Friday, August 10, 2007
Exhibit Halls 1 and 2, San Jose McEnery Convention Center
Tree-ring and meteorological data show that the 2002 drought, which resulted in extensive tree and shrub mortality, was the most severe drought year in over 400 years in the Southwest U.S. We conducted a study in 2004 within the ponderosa pine/pinyon-juniper ecotone of northern Arizona at sites with soils derived from three parent materials (SPM; sedimentary, flow basalt, cinder) to assess the extent of tree dieback and mortality that occurred during this drought. Our objectives were to determine if tree condition varied among sites of different SPMs that differed in water-holding capacity, and among woody plant species. We categorized trees into three groups: alive with low-dieback (<25% of canopy volume), alive with high-dieback (>25%), and recently dead. SPM influenced the percentage of trees with high-dieback only for one-seed juniper (cinder 51%, sedimentary 3.3%, flow basalt 7.0%). Across all SPMs, high-dieback was greater for juniper and pinyon (19.8% and 10.9%) than for ponderosa (3.4%). Mortality did not differ significantly among SPMs for any species. Mortality over all SPMs was greater for ponderosa and pinyon pines (17%, n=948 and 15%, n=1120) compared to juniper (0.5%; n=407).

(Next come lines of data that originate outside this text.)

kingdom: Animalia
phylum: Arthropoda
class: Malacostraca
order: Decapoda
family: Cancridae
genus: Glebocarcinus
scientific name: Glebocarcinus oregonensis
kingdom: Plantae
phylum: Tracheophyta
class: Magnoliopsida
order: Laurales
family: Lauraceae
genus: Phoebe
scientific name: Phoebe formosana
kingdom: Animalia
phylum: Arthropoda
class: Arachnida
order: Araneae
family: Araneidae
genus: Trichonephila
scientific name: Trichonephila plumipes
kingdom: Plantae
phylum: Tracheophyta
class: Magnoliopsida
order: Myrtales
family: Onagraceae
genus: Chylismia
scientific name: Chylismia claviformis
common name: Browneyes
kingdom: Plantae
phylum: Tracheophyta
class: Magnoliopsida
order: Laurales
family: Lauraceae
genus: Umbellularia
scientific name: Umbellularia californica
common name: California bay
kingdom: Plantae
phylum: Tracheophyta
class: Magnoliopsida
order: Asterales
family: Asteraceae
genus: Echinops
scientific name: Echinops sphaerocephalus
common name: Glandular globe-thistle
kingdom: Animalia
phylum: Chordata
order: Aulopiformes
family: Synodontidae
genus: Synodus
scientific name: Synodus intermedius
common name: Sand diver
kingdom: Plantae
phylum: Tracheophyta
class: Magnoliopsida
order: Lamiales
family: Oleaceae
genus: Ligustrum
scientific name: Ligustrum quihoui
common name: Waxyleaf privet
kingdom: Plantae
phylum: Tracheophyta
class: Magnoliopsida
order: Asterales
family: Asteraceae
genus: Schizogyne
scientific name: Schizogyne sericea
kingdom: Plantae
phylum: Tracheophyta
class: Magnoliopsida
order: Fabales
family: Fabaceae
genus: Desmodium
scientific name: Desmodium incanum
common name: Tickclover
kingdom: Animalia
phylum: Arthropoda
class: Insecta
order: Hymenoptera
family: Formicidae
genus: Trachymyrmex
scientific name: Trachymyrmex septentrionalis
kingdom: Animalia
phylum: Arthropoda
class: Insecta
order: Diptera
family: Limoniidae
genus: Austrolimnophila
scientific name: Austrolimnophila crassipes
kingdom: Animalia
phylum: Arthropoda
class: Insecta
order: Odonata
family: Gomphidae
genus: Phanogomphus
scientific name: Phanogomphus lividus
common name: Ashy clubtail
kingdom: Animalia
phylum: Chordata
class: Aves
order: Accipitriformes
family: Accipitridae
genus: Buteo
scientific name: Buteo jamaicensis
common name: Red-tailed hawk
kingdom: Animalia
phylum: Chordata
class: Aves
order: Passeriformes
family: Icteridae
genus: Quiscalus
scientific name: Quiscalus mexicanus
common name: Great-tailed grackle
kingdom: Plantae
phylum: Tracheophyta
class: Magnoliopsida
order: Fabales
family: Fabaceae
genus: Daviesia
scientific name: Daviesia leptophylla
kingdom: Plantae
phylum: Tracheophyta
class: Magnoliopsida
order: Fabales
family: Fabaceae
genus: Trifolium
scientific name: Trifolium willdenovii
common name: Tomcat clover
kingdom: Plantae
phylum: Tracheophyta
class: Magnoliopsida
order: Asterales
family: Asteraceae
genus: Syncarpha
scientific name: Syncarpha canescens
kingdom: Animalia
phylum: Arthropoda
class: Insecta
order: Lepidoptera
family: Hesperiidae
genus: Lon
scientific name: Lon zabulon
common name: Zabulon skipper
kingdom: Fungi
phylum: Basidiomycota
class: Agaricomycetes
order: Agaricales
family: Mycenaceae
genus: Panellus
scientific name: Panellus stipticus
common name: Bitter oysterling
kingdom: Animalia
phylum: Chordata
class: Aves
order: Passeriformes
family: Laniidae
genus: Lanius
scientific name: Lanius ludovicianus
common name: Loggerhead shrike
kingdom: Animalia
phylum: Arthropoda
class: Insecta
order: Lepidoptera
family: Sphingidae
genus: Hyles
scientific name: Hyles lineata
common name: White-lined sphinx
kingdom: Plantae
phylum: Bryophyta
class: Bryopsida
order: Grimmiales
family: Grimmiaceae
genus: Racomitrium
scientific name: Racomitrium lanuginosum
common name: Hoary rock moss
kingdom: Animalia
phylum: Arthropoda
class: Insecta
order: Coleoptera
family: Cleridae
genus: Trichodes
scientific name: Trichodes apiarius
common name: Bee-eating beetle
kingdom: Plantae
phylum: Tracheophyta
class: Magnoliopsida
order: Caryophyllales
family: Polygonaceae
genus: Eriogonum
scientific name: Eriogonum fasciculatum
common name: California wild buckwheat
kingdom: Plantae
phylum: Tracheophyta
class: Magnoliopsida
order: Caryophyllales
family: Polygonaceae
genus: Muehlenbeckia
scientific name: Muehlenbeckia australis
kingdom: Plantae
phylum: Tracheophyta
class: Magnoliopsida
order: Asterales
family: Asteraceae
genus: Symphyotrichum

Logistic regression of mortality on a suite of physical (elevation, slope, aspect) and biotic (dbh, basal area of the target species, BA of other woody species) factors explained 9.8-60.0% of variation in tree mortality for ponderosa and 14.7-26.8% for pinyon, depending on SPM. In general, abiotic factors were a more important source of variation in mortality at the drier cinder SPM than other SPMs.